Vous avez renoncé à faire une chronique ce samedi 10 janvier lors de l’émission de Laurent Ruquier, « On n’est pas couché » sur France 2. Pourquoi ?

Depuis le jour du drame, j’étais partagé entre l’envie de faire place au silence afin de laisser l’émotion nous envahir et celle d’honorer la mémoire de mes camarades Wolinski, Cabu et Tignous. Ils n’auraient pas aimé que l’on se censure, que l’on freine le combat de l’impertinence et que leur mort installe une atmosphère de solennité. Le recueillement national est salutaire, mais n’oublions pas que ces gens ne reposaient jamais la plume satirique, même dans des moments de très grande émotion. Souvenons-nous de la manière dont ils ont traité le 11 septembre ou le carnage de Mohamed Merah.

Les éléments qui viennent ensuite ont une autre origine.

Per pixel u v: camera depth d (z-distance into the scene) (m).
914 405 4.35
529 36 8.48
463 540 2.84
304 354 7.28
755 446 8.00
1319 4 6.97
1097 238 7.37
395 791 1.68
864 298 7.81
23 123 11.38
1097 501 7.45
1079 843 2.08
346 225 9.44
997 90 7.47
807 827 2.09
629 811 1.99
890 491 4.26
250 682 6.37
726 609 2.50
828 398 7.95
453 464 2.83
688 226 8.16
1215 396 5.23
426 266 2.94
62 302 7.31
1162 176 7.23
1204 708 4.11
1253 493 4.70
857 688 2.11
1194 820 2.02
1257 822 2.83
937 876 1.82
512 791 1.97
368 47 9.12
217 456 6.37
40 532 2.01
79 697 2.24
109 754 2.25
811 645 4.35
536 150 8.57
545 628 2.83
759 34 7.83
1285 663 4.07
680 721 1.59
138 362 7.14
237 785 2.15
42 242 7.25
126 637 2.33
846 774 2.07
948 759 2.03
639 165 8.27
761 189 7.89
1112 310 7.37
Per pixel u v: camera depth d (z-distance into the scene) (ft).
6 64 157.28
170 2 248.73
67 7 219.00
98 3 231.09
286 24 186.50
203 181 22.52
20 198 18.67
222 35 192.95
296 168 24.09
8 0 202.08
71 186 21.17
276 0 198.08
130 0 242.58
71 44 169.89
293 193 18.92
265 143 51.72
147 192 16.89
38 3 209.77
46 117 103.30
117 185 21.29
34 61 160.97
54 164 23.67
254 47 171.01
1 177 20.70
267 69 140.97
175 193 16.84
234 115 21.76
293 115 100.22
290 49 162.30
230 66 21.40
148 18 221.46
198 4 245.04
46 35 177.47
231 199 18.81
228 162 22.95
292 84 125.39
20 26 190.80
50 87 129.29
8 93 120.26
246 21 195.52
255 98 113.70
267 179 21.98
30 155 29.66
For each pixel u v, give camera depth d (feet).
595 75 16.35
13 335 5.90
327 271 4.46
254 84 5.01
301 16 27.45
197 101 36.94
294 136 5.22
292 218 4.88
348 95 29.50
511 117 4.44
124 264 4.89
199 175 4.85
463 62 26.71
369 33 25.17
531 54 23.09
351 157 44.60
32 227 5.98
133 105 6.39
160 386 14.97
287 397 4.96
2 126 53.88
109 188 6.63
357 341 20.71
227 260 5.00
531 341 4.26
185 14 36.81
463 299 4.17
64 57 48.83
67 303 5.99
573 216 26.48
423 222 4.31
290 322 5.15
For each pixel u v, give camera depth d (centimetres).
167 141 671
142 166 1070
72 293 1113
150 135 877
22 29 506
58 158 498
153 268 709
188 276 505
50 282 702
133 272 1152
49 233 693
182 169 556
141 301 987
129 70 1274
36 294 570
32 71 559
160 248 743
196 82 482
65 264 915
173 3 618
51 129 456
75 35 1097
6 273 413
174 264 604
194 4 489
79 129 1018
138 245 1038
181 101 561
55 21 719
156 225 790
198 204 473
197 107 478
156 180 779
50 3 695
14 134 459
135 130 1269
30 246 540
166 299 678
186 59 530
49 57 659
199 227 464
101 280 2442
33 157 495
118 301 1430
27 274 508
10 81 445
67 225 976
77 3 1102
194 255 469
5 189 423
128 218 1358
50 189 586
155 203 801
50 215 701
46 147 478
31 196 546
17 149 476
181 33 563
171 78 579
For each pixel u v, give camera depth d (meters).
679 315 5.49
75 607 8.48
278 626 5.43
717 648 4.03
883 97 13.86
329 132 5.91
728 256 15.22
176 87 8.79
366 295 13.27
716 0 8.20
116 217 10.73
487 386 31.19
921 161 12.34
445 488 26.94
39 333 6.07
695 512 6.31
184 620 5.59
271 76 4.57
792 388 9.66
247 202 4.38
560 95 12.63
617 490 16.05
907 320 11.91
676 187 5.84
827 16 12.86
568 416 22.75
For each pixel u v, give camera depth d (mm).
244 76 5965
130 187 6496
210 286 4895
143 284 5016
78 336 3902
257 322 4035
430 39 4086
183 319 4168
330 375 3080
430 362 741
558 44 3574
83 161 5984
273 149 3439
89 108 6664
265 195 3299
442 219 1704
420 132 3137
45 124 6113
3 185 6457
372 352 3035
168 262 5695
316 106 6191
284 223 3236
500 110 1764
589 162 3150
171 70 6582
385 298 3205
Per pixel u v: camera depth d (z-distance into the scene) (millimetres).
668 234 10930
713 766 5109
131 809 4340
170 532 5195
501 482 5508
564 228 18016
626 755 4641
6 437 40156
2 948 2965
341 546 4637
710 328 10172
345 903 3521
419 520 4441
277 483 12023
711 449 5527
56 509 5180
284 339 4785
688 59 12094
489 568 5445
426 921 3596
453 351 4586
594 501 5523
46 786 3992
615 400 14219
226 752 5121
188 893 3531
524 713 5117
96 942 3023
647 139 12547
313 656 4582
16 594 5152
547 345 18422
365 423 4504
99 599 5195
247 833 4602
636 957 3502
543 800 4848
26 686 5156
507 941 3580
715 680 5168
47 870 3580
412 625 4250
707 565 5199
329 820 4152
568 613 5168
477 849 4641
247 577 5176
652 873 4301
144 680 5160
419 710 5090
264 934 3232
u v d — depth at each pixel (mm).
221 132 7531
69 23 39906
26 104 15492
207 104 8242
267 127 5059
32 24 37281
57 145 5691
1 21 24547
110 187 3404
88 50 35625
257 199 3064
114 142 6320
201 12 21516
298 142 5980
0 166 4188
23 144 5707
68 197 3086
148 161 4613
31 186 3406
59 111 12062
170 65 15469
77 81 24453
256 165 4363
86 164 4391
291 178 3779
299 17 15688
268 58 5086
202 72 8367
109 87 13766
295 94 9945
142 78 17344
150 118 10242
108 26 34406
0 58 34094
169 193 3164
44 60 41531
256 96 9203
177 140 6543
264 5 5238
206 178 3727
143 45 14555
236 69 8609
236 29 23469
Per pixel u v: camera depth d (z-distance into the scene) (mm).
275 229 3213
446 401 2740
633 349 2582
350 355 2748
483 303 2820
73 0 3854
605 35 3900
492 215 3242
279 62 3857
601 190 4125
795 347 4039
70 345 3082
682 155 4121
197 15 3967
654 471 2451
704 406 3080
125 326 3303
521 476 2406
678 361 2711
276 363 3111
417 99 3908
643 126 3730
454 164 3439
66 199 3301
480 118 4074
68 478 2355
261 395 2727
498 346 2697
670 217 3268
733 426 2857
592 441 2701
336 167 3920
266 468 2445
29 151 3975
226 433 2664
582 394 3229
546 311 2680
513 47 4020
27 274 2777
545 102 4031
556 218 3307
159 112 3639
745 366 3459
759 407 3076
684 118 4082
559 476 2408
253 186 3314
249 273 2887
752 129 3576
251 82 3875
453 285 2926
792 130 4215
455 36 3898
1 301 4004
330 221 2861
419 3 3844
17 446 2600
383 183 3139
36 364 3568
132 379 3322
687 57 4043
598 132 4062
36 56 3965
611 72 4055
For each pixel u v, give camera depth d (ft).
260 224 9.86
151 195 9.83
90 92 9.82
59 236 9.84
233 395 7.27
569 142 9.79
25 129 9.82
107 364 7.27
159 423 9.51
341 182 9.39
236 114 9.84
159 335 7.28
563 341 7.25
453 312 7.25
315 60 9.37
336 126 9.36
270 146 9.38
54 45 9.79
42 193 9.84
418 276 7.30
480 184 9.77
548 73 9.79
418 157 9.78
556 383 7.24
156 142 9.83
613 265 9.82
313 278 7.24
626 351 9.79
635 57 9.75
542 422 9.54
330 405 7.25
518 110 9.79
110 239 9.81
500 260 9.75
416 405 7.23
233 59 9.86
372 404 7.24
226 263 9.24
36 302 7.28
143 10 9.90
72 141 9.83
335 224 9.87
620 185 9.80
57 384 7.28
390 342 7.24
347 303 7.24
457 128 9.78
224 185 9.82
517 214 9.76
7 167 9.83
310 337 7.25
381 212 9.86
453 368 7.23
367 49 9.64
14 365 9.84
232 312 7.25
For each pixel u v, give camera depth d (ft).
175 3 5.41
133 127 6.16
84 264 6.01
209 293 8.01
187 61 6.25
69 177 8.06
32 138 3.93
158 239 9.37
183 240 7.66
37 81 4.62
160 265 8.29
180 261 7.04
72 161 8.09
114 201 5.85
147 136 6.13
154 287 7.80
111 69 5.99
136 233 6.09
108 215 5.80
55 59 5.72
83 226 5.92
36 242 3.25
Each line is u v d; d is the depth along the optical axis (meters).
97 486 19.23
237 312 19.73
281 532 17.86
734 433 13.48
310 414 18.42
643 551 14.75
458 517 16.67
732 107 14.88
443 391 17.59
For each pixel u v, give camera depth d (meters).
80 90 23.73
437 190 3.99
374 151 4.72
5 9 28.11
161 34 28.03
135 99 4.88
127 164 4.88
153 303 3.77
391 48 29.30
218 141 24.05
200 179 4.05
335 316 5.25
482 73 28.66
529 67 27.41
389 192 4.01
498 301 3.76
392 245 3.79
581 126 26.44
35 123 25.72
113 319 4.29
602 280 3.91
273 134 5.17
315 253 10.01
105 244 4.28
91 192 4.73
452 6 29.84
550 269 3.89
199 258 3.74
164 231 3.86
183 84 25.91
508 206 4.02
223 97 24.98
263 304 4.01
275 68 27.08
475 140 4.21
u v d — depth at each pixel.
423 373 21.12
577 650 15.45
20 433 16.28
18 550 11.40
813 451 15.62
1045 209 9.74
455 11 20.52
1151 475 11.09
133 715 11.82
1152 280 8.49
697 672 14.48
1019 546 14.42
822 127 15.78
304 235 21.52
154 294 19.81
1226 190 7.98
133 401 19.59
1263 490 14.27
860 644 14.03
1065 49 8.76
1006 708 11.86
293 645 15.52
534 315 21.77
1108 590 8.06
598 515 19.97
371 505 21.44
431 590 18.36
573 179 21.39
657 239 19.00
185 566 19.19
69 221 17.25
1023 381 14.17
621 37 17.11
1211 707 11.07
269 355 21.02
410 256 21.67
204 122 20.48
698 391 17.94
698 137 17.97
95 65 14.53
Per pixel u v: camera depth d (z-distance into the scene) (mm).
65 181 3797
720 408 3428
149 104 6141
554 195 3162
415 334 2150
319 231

Jeudi, lors de l’enregistrement, je m’étais grimé en Houellebecq. Je m’apprêtais à faire une satire de sa posture d’artiste dispensé d’affect et d’opinion personnelle… Et puis le malaise, le sentiment d’indécence médiatique, se sont emparés de moi. Je me suis dit « ta gueule », je me suis levé et je suis parti. Je regrette ce réflexe car je reste convaincu que le plus bel hommage qu’on puisse rendre à Charlie, c’est de continuer le boulot. Parce que rire, se moquer, c’est résister, c’est vivre. Il ne faut pas étouffer le nez de clown sous un mouchoir blanc.

Quels étaient vos liens avec les gens de Charlie ?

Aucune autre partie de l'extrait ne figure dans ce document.